> ACTIVITY LIST
1 – Transcribe the stretch from "Comparison time" through "itself available here." in the passage on rewriting versus refactoring.
2 – According to the passage on rewriting versus refactoring, what did Netscape's open-sourced code go on to form the backbone of?
3 – Extend the passage on rewriting versus refactoring from the point where it stops.

> TEXT FOR ANALYSIS
================================

A small part of why I joined the company and accepted my role working with the beast was their decision to refactor instead of rewrite. I thought this was a very smart move given my experience with Rewrite #3. Spolsky’s essay was definitely top of mind during those conversations.
So I took the role and the refactor was very hard. The team responsible for it, though, was incredibly intentional in how they went about their modernization efforts. There were two streams that would flow in parallel. The first was composed of engineering hygiene-type improvements like automated testing, CI/CD, observability tooling, and integrated code review. The other was an in-place re-structuring of the code that allowed us to move to a more modern framework with clear separation of concerns.
During this time we were allowed to release smaller user-facing improvements and, of course, bug fixes. Larger deliverables, however, had to wait until that second stream, the major code restructuring, was complete. This took a long time but we made it. The pace of delivery after this point took off. The refactor may never truly be done, there’s always more to do, but it all runs in parallel with user-facing improvements. I feel strongly that refactoring was the right call. Knowing what I know now from my time with the beast, I am convinced that a rewrite would have spelled disaster for the product.
Comparison time
I didn’t finish the Netscape story. Maybe you already know what happened after they shutdown but I didn’t. Luckily the internet (Failory.com again) told me: they open sourced their code. That code went on to compose the backbone of Mozilla/Firefox which gave IE a run for its money for many years until Chrome came along and blasted them both out of the water3. There is a more colorful version of the story published by Mozilla itself available here.
Netscape the company never saw the fruits of their rewrite but we, the users, did. They didn’t fail to create a stronger product; they failed to survive the consequences of taking too long to ship while battling a competitor that came pre-installed with the dominant OS of the day. When I look back at Rewrite #3, the risk platform, I have no doubt that we would have gone bottoms up if not for the fact that 1) we had another team running interference with a reporting product and 2) all our stuff was in-house. We had a captive user base. They had nowhere to go.
So how can we predict whether a rewrite will work out vs crash and burn? Looking at my little stories, success seems more likely if:
You can survive the time it will take to complete the rewrite. This one seems obvious but accurately estimating the time a rewrite will take is very hard. Netscape probably wouldn’t have chosen to do the rewrite if they knew how long it was going to take. Rewrites seem to scale exponentially4 in time, pain and suffering with the size and hairiness of the codebase. We wouldn’t have survived our long and arduous Rewrite #3 if our users could have up and left at any time5. It’s worth pointing out that Refactor #1 also took a very long time; it was technically still going when I moved on. Spolsky predicted that this would be manageable, though, and it was. During the refactor we were still able to deliver customer-facing improvements. Things slowed down a bit and our clients did not like it but they were still getting new things. They didn’t leave, we made it through the worst of the initial refactor, and the pace of feature delivery subsequently increased.

================================

> MATERIAL SHOWN
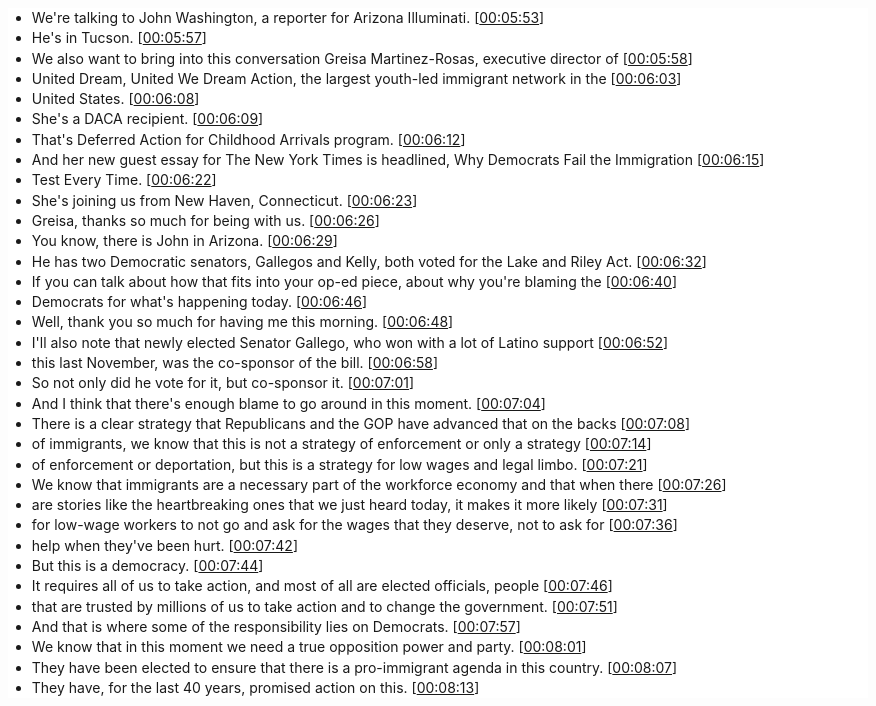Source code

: *  We're talking to John Washington, a reporter for Arizona Illuminati. [[00:05:53](https://www.youtube.com/watch?v=5pDahtszIGk&t=353.7s)]
*  He's in Tucson. [[00:05:57](https://www.youtube.com/watch?v=5pDahtszIGk&t=357.14s)]
*  We also want to bring into this conversation Greisa Martinez-Rosas, executive director of [[00:05:58](https://www.youtube.com/watch?v=5pDahtszIGk&t=358.7s)]
*  United Dream, United We Dream Action, the largest youth-led immigrant network in the [[00:06:03](https://www.youtube.com/watch?v=5pDahtszIGk&t=363.5s)]
*  United States. [[00:06:08](https://www.youtube.com/watch?v=5pDahtszIGk&t=368.98s)]
*  She's a DACA recipient. [[00:06:09](https://www.youtube.com/watch?v=5pDahtszIGk&t=369.98s)]
*  That's Deferred Action for Childhood Arrivals program. [[00:06:12](https://www.youtube.com/watch?v=5pDahtszIGk&t=372.18s)]
*  And her new guest essay for The New York Times is headlined, Why Democrats Fail the Immigration [[00:06:15](https://www.youtube.com/watch?v=5pDahtszIGk&t=375.92s)]
*  Test Every Time. [[00:06:22](https://www.youtube.com/watch?v=5pDahtszIGk&t=382.0s)]
*  She's joining us from New Haven, Connecticut. [[00:06:23](https://www.youtube.com/watch?v=5pDahtszIGk&t=383.98s)]
*  Greisa, thanks so much for being with us. [[00:06:26](https://www.youtube.com/watch?v=5pDahtszIGk&t=386.48s)]
*  You know, there is John in Arizona. [[00:06:29](https://www.youtube.com/watch?v=5pDahtszIGk&t=389.0s)]
*  He has two Democratic senators, Gallegos and Kelly, both voted for the Lake and Riley Act. [[00:06:32](https://www.youtube.com/watch?v=5pDahtszIGk&t=392.26s)]
*  If you can talk about how that fits into your op-ed piece, about why you're blaming the [[00:06:40](https://www.youtube.com/watch?v=5pDahtszIGk&t=400.44s)]
*  Democrats for what's happening today. [[00:06:46](https://www.youtube.com/watch?v=5pDahtszIGk&t=406.64s)]
*  Well, thank you so much for having me this morning. [[00:06:48](https://www.youtube.com/watch?v=5pDahtszIGk&t=408.88s)]
*  I'll also note that newly elected Senator Gallego, who won with a lot of Latino support [[00:06:52](https://www.youtube.com/watch?v=5pDahtszIGk&t=412.62s)]
*  this last November, was the co-sponsor of the bill. [[00:06:58](https://www.youtube.com/watch?v=5pDahtszIGk&t=418.62s)]
*  So not only did he vote for it, but co-sponsor it. [[00:07:01](https://www.youtube.com/watch?v=5pDahtszIGk&t=421.5s)]
*  And I think that there's enough blame to go around in this moment. [[00:07:04](https://www.youtube.com/watch?v=5pDahtszIGk&t=424.06s)]
*  There is a clear strategy that Republicans and the GOP have advanced that on the backs [[00:07:08](https://www.youtube.com/watch?v=5pDahtszIGk&t=428.06s)]
*  of immigrants, we know that this is not a strategy of enforcement or only a strategy [[00:07:14](https://www.youtube.com/watch?v=5pDahtszIGk&t=434.5s)]
*  of enforcement or deportation, but this is a strategy for low wages and legal limbo. [[00:07:21](https://www.youtube.com/watch?v=5pDahtszIGk&t=441.4s)]
*  We know that immigrants are a necessary part of the workforce economy and that when there [[00:07:26](https://www.youtube.com/watch?v=5pDahtszIGk&t=446.4s)]
*  are stories like the heartbreaking ones that we just heard today, it makes it more likely [[00:07:31](https://www.youtube.com/watch?v=5pDahtszIGk&t=451.88s)]
*  for low-wage workers to not go and ask for the wages that they deserve, not to ask for [[00:07:36](https://www.youtube.com/watch?v=5pDahtszIGk&t=456.46s)]
*  help when they've been hurt. [[00:07:42](https://www.youtube.com/watch?v=5pDahtszIGk&t=462.71999999999997s)]
*  But this is a democracy. [[00:07:44](https://www.youtube.com/watch?v=5pDahtszIGk&t=464.71999999999997s)]
*  It requires all of us to take action, and most of all are elected officials, people [[00:07:46](https://www.youtube.com/watch?v=5pDahtszIGk&t=466.7s)]
*  that are trusted by millions of us to take action and to change the government. [[00:07:51](https://www.youtube.com/watch?v=5pDahtszIGk&t=471.7s)]
*  And that is where some of the responsibility lies on Democrats. [[00:07:57](https://www.youtube.com/watch?v=5pDahtszIGk&t=477.7s)]
*  We know that in this moment we need a true opposition power and party. [[00:08:01](https://www.youtube.com/watch?v=5pDahtszIGk&t=481.53999999999996s)]
*  They have been elected to ensure that there is a pro-immigrant agenda in this country. [[00:08:07](https://www.youtube.com/watch?v=5pDahtszIGk&t=487.65999999999997s)]
*  They have, for the last 40 years, promised action on this. [[00:08:13](https://www.youtube.com/watch?v=5pDahtszIGk&t=493.5s)]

================================

> TASK ANSWERS
1 –
Comparison time
I didn’t finish the Netscape story. Maybe you already know what happened after they shutdown but I didn’t. Luckily the internet (Failory.com again) told me: they open sourced their code. That code went on to compose the backbone of Mozilla/Firefox which gave IE a run for its money for many years until Chrome came along and blasted them both out of the water3. There is a more colorful version of the story published by Mozilla itself available here.

2 – Mozilla/Firefox.

3 –
The complexity of the codebase is low. Again, it’s really hard to estimate the time a rewrite will take for a larger, hairier codebase. Your estimate will naturally be shorter and more accurate for a smaller project. Rewrites #1 and #2 were both for small and relatively simple codebases. There wasn’t a whole lot of logic to rewrite by comparison.
The product you are rewriting is not the primary breadwinner for your business. When I refer to Netscape as a product, I mean the browser. I do this because the browser was their big thing. Taking multiple years to rewrite your flagship product without shipping any user-facing improvements is a business killer. One of the reasons that Rewrite #3 proved to be non-fatal to the org was that we had other teams who were busy shipping highly visible improvements via their own products. Our team didn’t look great but as an org we continued to deliver for the desk. This is related to the next point:
There just isn’t all that much to lose. The products in Rewrite #1 and Rewrite #2 were pretty unsuccessful in their original incarnations; one had extremely low traffic while the other was basically rejected outright by our clients. It’s worth pointing out the timelines: neither of these smaller rewrites started until a few years after the original products had been shut down. We had already determined that those products were not worth supporting in their current forms. We tore down the code and didn’t reinvest until the business case made sense again, which brings me to:
There is a clear and highly compelling business case for the rewrite. Wanting to eliminate a mountain of tech debt purely for engineering reasons feels good and right but it isn’t enough. The rewrite either needs to directly serve the business or it needs to strongly accelerate business objectives in the near to midterm. Spolsky’s analysis of the Netscape rewrite makes it sound like it was solely driven by engineering intolerance toward tech debt and hairy code. I don’t know if that’s a fair representation (he got pretty snarky with this one6) but I certainly agree that this is not a strong enough reason to rewrite a large and successful product.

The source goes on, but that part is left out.